How can Jesus love like this? Many of us love in order to receive love. We have emotional and identity value problems and so our love is most times not agape. Jesus, however, knew a few things:

“Jesus knew that His hour was come that He should depart out of this world unto the Father, having loved His own who were in the world, He loved them unto the end”

Jesus knew what time it was. He was not trying to prolong the inevitable. He knew His purpose. He wasn’t holding on to anything. 

He also knew He had loved His disciples. This means He had no regrets when dealing with them, no unspoken words.

Jesus, knowing that the Father had given all things into His hands, and that He was come from God, and went to God; He riseth from supper, and laid aside His garments; and took a towel, and girded Himself.

Jesus knew everything He had. There was nothing God had or would withhold from Him.

Jesus knew who He was, and whose He was.

Jesus knew where He was from and where He was going.

These points inform us that Jesus didn’t love us out of His need. His needs were fulfilled. He loved us out of our need. It is precisely this point that Christians must come to. Many of us do not love because we still need: we need value, identity, purpose, intimacy, etc. We need these things because we identify ourselves, or value ourselves, based on the categories life dictates: gender, race, ethnicity, culture, nationality, socio-economic status, etc. When we hold to those many times conflicting categories, we lose the ability to love those outside of our category. Jesus loved us all because we all fall into 1 large category: fallen humanity. Jesus had the ability to love us because His identity, value, and purpose were not based in who He was here, but in who He was there. He received from God, and so could give to us. 

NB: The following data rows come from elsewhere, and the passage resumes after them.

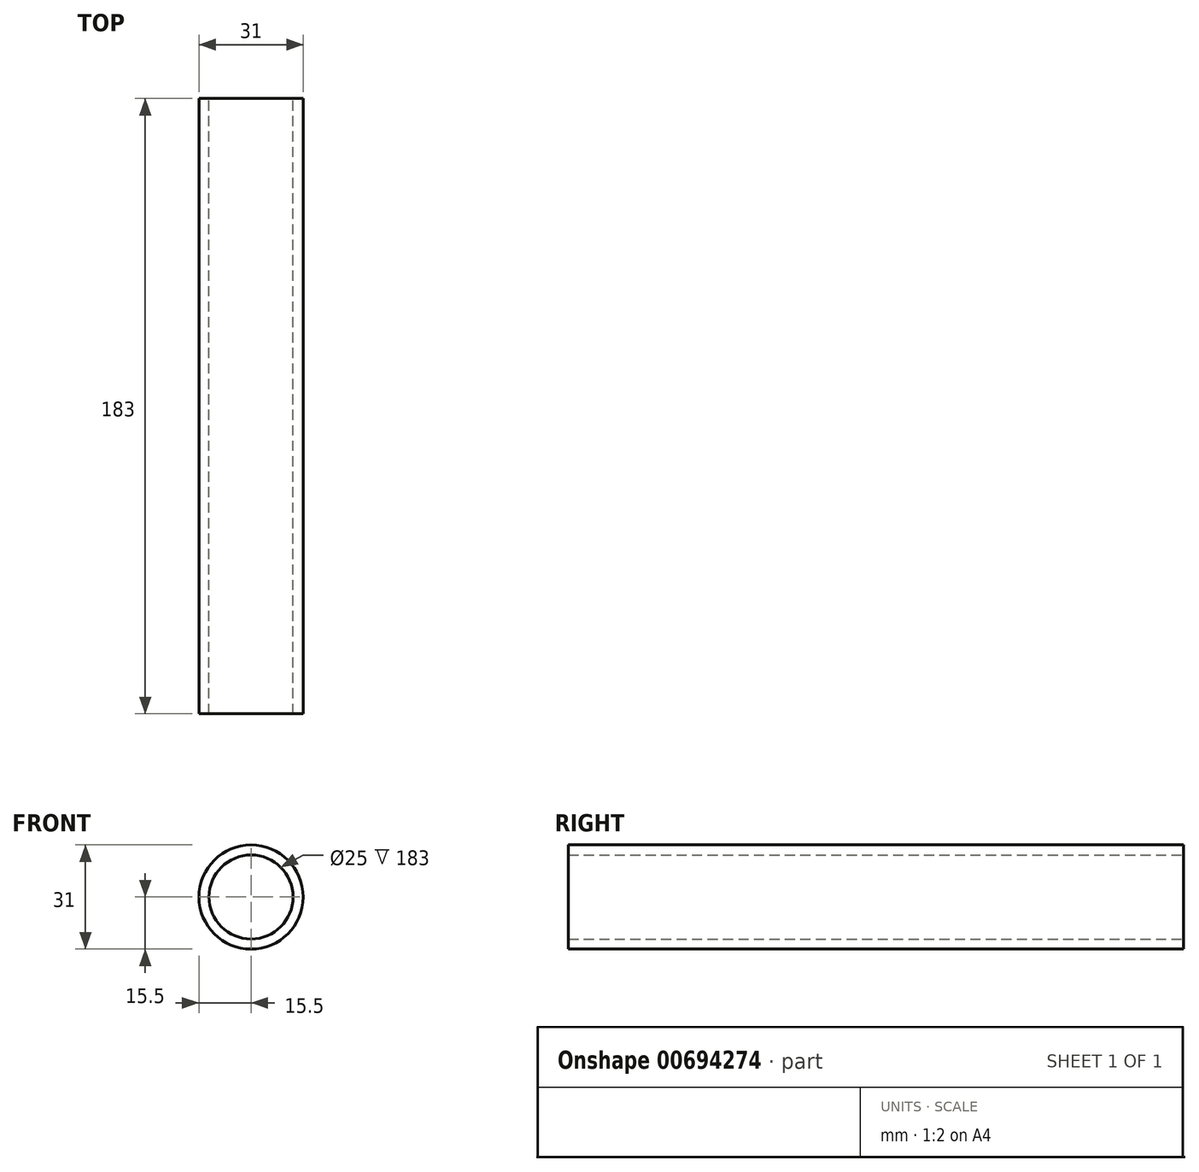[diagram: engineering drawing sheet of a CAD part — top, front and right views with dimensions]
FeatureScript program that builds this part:
annotation { "Feature Type Name" : "Feature", "Feature Type Description" : "" }
export const myFeature = defineFeature(function(context is Context, id is Id, definition is map)
    precondition{}
    {
        {
            var Q0;
            Q0=qCreatedBy(makeId("Front.planeOp"),FACE);
            var sketch = newSketch(context, id + "F0", { "sketchPlane" : qUnion([Q0])});
            skCircle(sketch, "E0", {"center": v(0, 0) * mm, "radius": 15.5 * mm});
            skCircle(sketch, "E1", {"center": v(0, 0) * mm, "radius": 12.5 * mm});
            skSolve(sketch);
        }
        {
            var Q0;
            Q0=qSketchRegion(id+"F0",true);
            extrude(context, id + "F1", {"entities" : qUnion([Q0]), "depth" : (150 + 33) * mm, "offsetDistance" : 25 * mm});
        }
    });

And yet He identified himself with us, loving us because He is God, but also loving us because He is family…human family. 

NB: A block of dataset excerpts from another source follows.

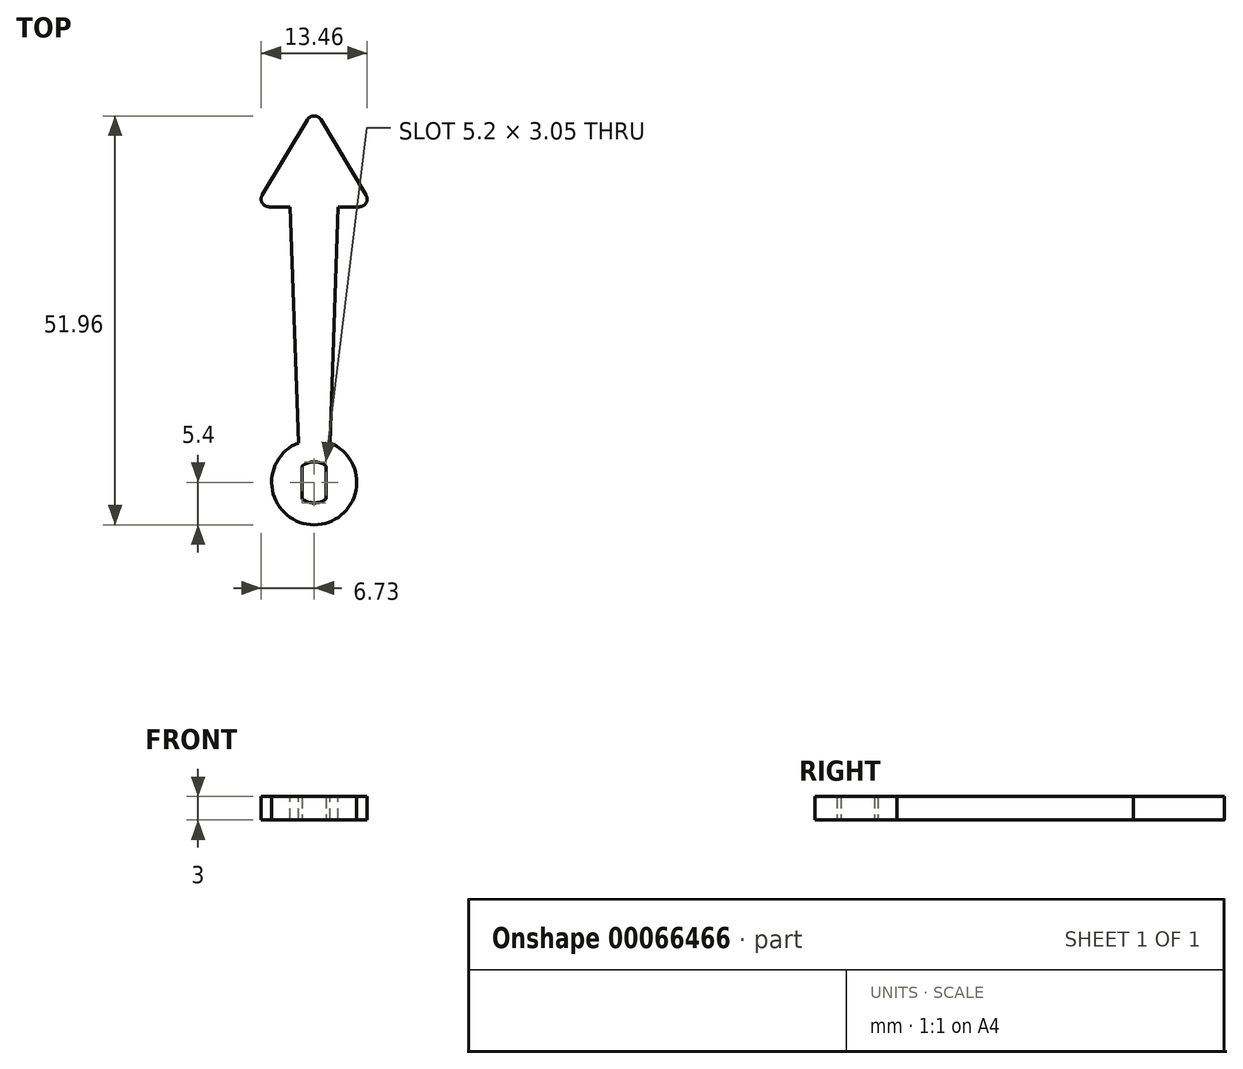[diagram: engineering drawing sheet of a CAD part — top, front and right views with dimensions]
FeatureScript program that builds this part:
annotation { "Feature Type Name" : "Feature", "Feature Type Description" : "" }
export const myFeature = defineFeature(function(context is Context, id is Id, definition is map)
    precondition{}
    {
        {
            var Q0;
            Q0=qCreatedBy(makeId("Top.planeOp"),FACE);
            var sketch = newSketch(context, id + "F0", { "sketchPlane" : qUnion([Q0])});
            skCircle(sketch, "E0", {"center": v(0, 0) * mm, "radius": 2.6 * mm});
            skCircle(sketch, "E1", {"center": v(0, 0) * mm, "radius": 5.4 * mm});
            skLineSegment(sketch, "E2", {"start": v(-1.53, 2.1) * mm, "end": v(-1.53, -2.1) * mm});
            skLineSegment(sketch, "E3", {"start": v(1.52, 2.1) * mm, "end": v(1.52, -2.1) * mm});
            skSolve(sketch);
        }
        {
            var Q0;
            Q0=makeQuery(id+"F0.imprint","IMPRINT",FACE,{"disambiguationData":[TD([[makeQuery(id+"F0.imprint","IMPRINT",EDGE,{"derivedFrom":sQuery(id+"F0.wireOp",EDGE,"E1")}),1.0]])]});
            var Q1;
            {var subQ0=sQuery(id+"F0.wireOp",EDGE,"E3");Q1=makeQuery(id+"F0.imprint","IMPRINT",FACE,{"disambiguationData":[TD([[makeQuery(id+"F0.imprint","IMPRINT",EDGE,{"derivedFrom":subQ0}),1.0]])]});}
            var Q2;
            {var subQ0=sQuery(id+"F0.wireOp",EDGE,"E2");Q2=makeQuery(id+"F0.imprint","IMPRINT",FACE,{"disambiguationData":[TD([[makeQuery(id+"F0.imprint","IMPRINT",EDGE,{"derivedFrom":subQ0}),-1.0]])]});}
            extrude(context, id + "F1", {"entities" : qUnion([Q0, Q1, Q2]), "endBound" : BoundingType.SYMMETRIC, "depth" : 3 * mm});
        }
        {
            var Q0;
            Q0=makeQuery(id+"F1.opExtrude","CAP_FACE",FACE,{"disambiguationData":[OSD([sQuery(id+"F0.wireOp",EDGE,"E0"),sQuery(id+"F0.wireOp",EDGE,"E1"),sQuery(id+"F0.wireOp",EDGE,"E2"),sQuery(id+"F0.wireOp",EDGE,"E3")])],"isStart":false});
            var sketch = newSketch(context, id + "F2", { "sketchPlane" : qUnion([Q0])});
            skLineSegment(sketch, "E4", {"start": v(0, 0) * mm, "end": v(0, 35) * mm, "construction": true});
            skPoint(sketch, "E4.endSnap0", {"position": v(0, 2.6) * mm});
            skLineSegment(sketch, "E5", {"start": v(0, 5.02) * mm, "end": v(2, 5.02) * mm});
            skLineSegment(sketch, "E6", {"start": v(0, 35) * mm, "end": v(3.05, 35) * mm});
            skLineSegment(sketch, "E7", {"start": v(3.05, 35) * mm, "end": v(2, 5.02) * mm});
            skLineSegment(sketch, "E8.MirrorCS", {"start": v(0, 35) * mm, "end": v(-3.05, 35) * mm});
            skLineSegment(sketch, "E9.MirrorCS", {"start": v(-3.05, 35) * mm, "end": v(-2, 5.02) * mm});
            skLineSegment(sketch, "E10.MirrorCS", {"start": v(0, 5.02) * mm, "end": v(-2, 5.02) * mm});
            skSolve(sketch);
        }
        {
            var Q0;
            Q0=makeQuery(id+"F2.imprint","IMPRINT",FACE,{"disambiguationData":[TD([[makeQuery(id+"F2.imprint","IMPRINT",EDGE,{"derivedFrom":sQuery(id+"F2.wireOp",EDGE,"E6")}),-1.0]])]});
            var Q1;
            Q1=makeQuery(id+"F1.opExtrude","CAP_FACE",FACE,{"disambiguationData":[OSD([sQuery(id+"F0.wireOp",EDGE,"E0"),sQuery(id+"F0.wireOp",EDGE,"E1"),sQuery(id+"F0.wireOp",EDGE,"E2"),sQuery(id+"F0.wireOp",EDGE,"E3")])],"isStart":true});
            extrude(context, id + "F3", {"entities" : qUnion([Q0]), "operationType" : NewBodyOperationType.ADD, "endBound" : BoundingType.UP_TO_SURFACE, "oppositeDirection" : true, "endBoundEntityFace" : qUnion([Q1]), "depth" : 25 * mm});
        }
        {
            var Q0;
            {var subQ0=sQuery(id+"F0.wireOp",EDGE,"E1");Q0=makeQuery(id+"F3.boolean.opBoolean","MERGE",FACE,{"derivedFrom":[makeQuery(id+"F1.opExtrude","CAP_FACE",FACE,{"disambiguationData":[OSD([sQuery(id+"F0.wireOp",EDGE,"E0"),subQ0,sQuery(id+"F0.wireOp",EDGE,"E2"),sQuery(id+"F0.wireOp",EDGE,"E3")])],"isStart":false}),makeQuery(id+"F3.opExtrude","CAP_FACE",FACE,{"disambiguationData":[OSD([subQ0,sQuery(id+"F2.wireOp",EDGE,"E6"),sQuery(id+"F2.wireOp",EDGE,"E7"),sQuery(id+"F2.wireOp",EDGE,"E8.MirrorCS"),sQuery(id+"F2.wireOp",EDGE,"E9.MirrorCS")])],"isStart":true})]});}
            var sketch = newSketch(context, id + "F4", { "sketchPlane" : qUnion([Q0])});
            skLineSegment(sketch, "E11", {"start": v(0, 35) * mm, "end": v(0, 47.5) * mm, "construction": true});
            skLineSegment(sketch, "E12", {"start": v(-7.5, 35) * mm, "end": v(7.5, 35) * mm});
            skLineSegment(sketch, "E13", {"start": v(-7.5, 35) * mm, "end": v(0, 47.5) * mm});
            skLineSegment(sketch, "E14", {"start": v(7.5, 35) * mm, "end": v(0, 47.5) * mm});
            skSolve(sketch);
        }
        {
            var Q0;
            {var subQ0=sQuery(id+"F4.wireOp",EDGE,"E13");Q0=makeQuery(id+"F4.imprint","IMPRINT",FACE,{"disambiguationData":[TD([[makeQuery(id+"F4.imprint","IMPRINT",EDGE,{"derivedFrom":subQ0}),-1.0]])]});}
            var Q1;
            {var subQ0=sQuery(id+"F0.wireOp",EDGE,"E1");Q1=makeQuery(id+"F3.boolean.opBoolean","MERGE",FACE,{"derivedFrom":[makeQuery(id+"F1.opExtrude","CAP_FACE",FACE,{"disambiguationData":[OSD([sQuery(id+"F0.wireOp",EDGE,"E0"),subQ0,sQuery(id+"F0.wireOp",EDGE,"E2"),sQuery(id+"F0.wireOp",EDGE,"E3")])],"isStart":true}),makeQuery(id+"F3.opExtrude","CAP_FACE",FACE,{"disambiguationData":[OSD([subQ0,sQuery(id+"F2.wireOp",EDGE,"E6"),sQuery(id+"F2.wireOp",EDGE,"E7"),sQuery(id+"F2.wireOp",EDGE,"E8.MirrorCS"),sQuery(id+"F2.wireOp",EDGE,"E9.MirrorCS")])],"isStart":false})]});}
            extrude(context, id + "F5", {"entities" : qUnion([Q0]), "operationType" : NewBodyOperationType.ADD, "endBound" : BoundingType.UP_TO_SURFACE, "oppositeDirection" : true, "endBoundEntityFace" : qUnion([Q1]), "depth" : 25 * mm});
        }
        {
            var Q0;
            Q0=makeQuery(id+"F5.opExtrude","SWEPT_EDGE",EDGE,{"disambiguationData":[OSD([sQuery(id+"F4.wireOp",EDGE,"E12"),sQuery(id+"F4.wireOp",EDGE,"E13")])]});
            var Q1;
            Q1=makeQuery(id+"F5.opExtrude","SWEPT_EDGE",EDGE,{"disambiguationData":[OSD([sQuery(id+"F4.wireOp",EDGE,"E13"),sQuery(id+"F4.wireOp",EDGE,"E14")])]});
            var Q2;
            Q2=makeQuery(id+"F5.opExtrude","SWEPT_EDGE",EDGE,{"disambiguationData":[OSD([sQuery(id+"F4.wireOp",EDGE,"E12"),sQuery(id+"F4.wireOp",EDGE,"E14")])]});
            fillet(context, id + "F6", {"entities" : qUnion([Q0, Q1, Q2]), "radius" : 1 * mm, "tangentPropagation" : true, "allowEdgeOverflow" : false});
        }
    });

And He commands us to love each other based on our shared humanity in this sinful world. He commands us to love because we have been loved by One greater than this world. He commands us to love in the face of evil, and to act lovingly. The example of Jesus demands that love be the response to abuse, not from a pathetic pacifistic place, but from a noble, regal, child-of-God place. We are commanded to love for the salvation of the other. We love not in response to, or in the hope (the need) of love form the other, but because we are loved by our Father, and it is the Law.